When their brother became ill and then Smith’s husband, Mills left her old house on 40 acres of land south of Olympia to help her sister cope.

“She was our rock throughout that,” said Smith. “That last year, I could not have done it without her.”

Mills knew next to nothing about Kansas’ history but quickly became intrigued, and then obsessed, Smith said.

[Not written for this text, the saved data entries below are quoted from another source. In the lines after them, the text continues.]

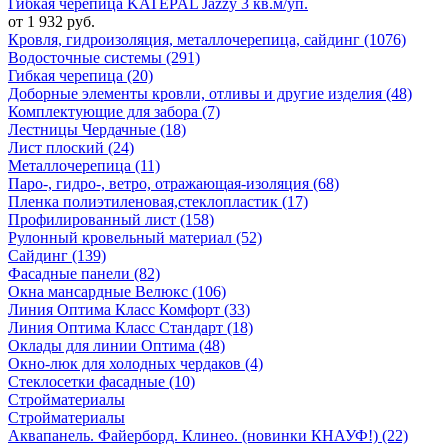
Гибкая черепица KATEPAL Jazzy 3 кв.м/уп.
от 1 932 руб.
Кровля, гидроизоляция, металлочерепица, сайдинг (1076)
Водосточные системы (291)
Гибкая черепица (20)
Доборные элементы кровли, отливы и другие изделия (48)
Комплектующие для забора (7)
Лестницы Чердачные (18)
Лист плоский (24)
Металлочерепица (11)
Паро-, гидро-, ветро, отражающая-изоляция (68)
Пленка полиэтиленовая,стеклопластик (17)
Профилированный лист (158)
Рулонный кровельный материал (52)
Сайдинг (139)
Фасадные панели (82)
Окна мансардные Велюкс (106)
Линия Оптима Класс Комфорт (33)
Линия Оптима Класс Стандарт (18)
Оклады для линии Оптима (48)
Окно-люк для холодных чердаков (4)
Стеклосетки фасадные (10)
Стройматериалы
Стройматериалы
Аквапанель. Файерборд. Клинео. (новинки КНАУФ!) (22)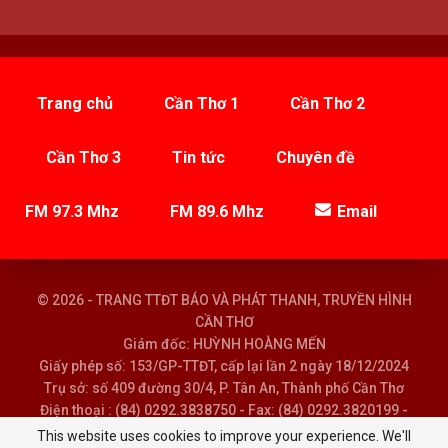
Trang chủ
Cần Thơ 1
Cần Thơ 2
Cần Thơ 3
Tin tức
Chuyên đề
FM 97.3 Mhz
FM 89.6 Mhz
Email
© 2026 - TRANG TTĐT BÁO VÀ PHÁT THANH, TRUYỀN HÌNH
CẦN THƠ
Giám đốc: HUỲNH HOÀNG MẾN
Giấy phép số: 153/GP-TTĐT, cấp lại lần 2 ngày 18/12/2024
Trụ sở: số 409 đường 30/4, P. Tân An, Thành phố Cần Thơ
Điện thoại : (84) 0292.3838750 - Fax: (84) 0292.3820199 -
Email : baoptth@cantho.gov.vn
This website uses cookies to improve your experience. We'll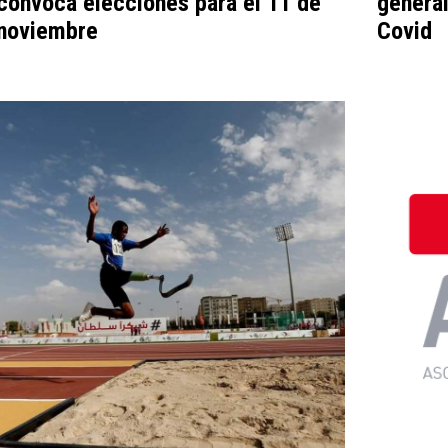
convoca elecciones para el 11 de
general
noviembre
Covid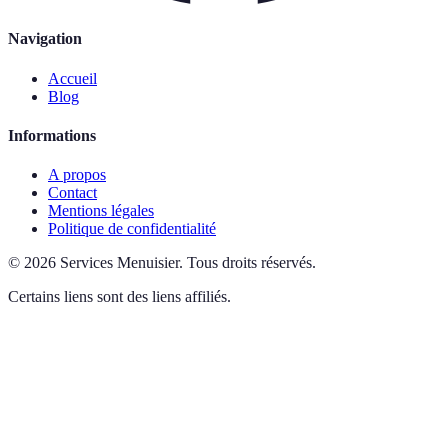
Navigation
Accueil
Blog
Informations
A propos
Contact
Mentions légales
Politique de confidentialité
©
2026
Services Menuisier
.
Tous droits réservés.
Certains liens sont des liens affiliés.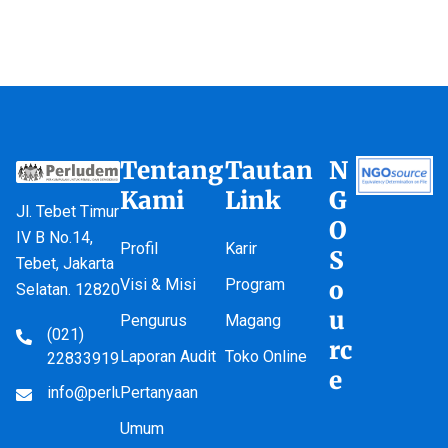
Tentang
Tautan
N
Kami
Link
G
Jl. Tebet Timur
O
IV B No.14,
Profil
Karir
S
Tebet, Jakarta
Visi & Misi
Program
o
Selatan. 12820
u
Pengurus
Magang
(021)
rc
Laporan Audit
Toko Online
22833919
e
info@perludem.or.id
Pertanyaan
Umum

The sisters would take county drives to sites Mills found in the museum’s trove of books and wanted to investigate.

“She would call and say to me ‘Did you know this about Kansas?’ ” Smith said. “She would just go on and on and on.”

Blackman was stunned by Mills’ hunger to know “as much as she could grasp.”

“She was a person that loved to dig into boxes and find out what was there,” she said. “We had boxes upon boxes of stored stuff and there was not a box she had not looked into.

“She retrieved some wonderful artifacts that were just stored.”

Mills showed the same zeal as curator of the museum’s treasures, regularly changing the displays and looking after the old Baptist Church that housed them.

“This place has never been cleaner than it is now,” Blackman said. “It does not have the ‘old clothes’ smell you find in museums of the age such as ours, with an old building from1880s.”

Mills was also a key player in an ongoing effort to scan piles and piles of old photos and upload them into a software program that will make them accessible for research.

The originals are then cataloged and properly stored to keep them from being destroyed.

“She was instrumental in preserving the history of Marion,” Blackman said.

Smith said everyone would remember Mills for her open and giving personality and the way she made Marion’s history live for any age group.

Youngsters who completed the museum’s scavenger hunt could score an arrowhead or many other cool prizes.

Some of the neighborhood children drifted into the museum just to see her.

Mills knew no stranger, often greeting visitors a warm smile, giving them guided tours, and sending them off with a hug, Smith said.

“I have people come up and tell me ‘She gave the museum life,” Smith said. “She put her heart and soul into it.”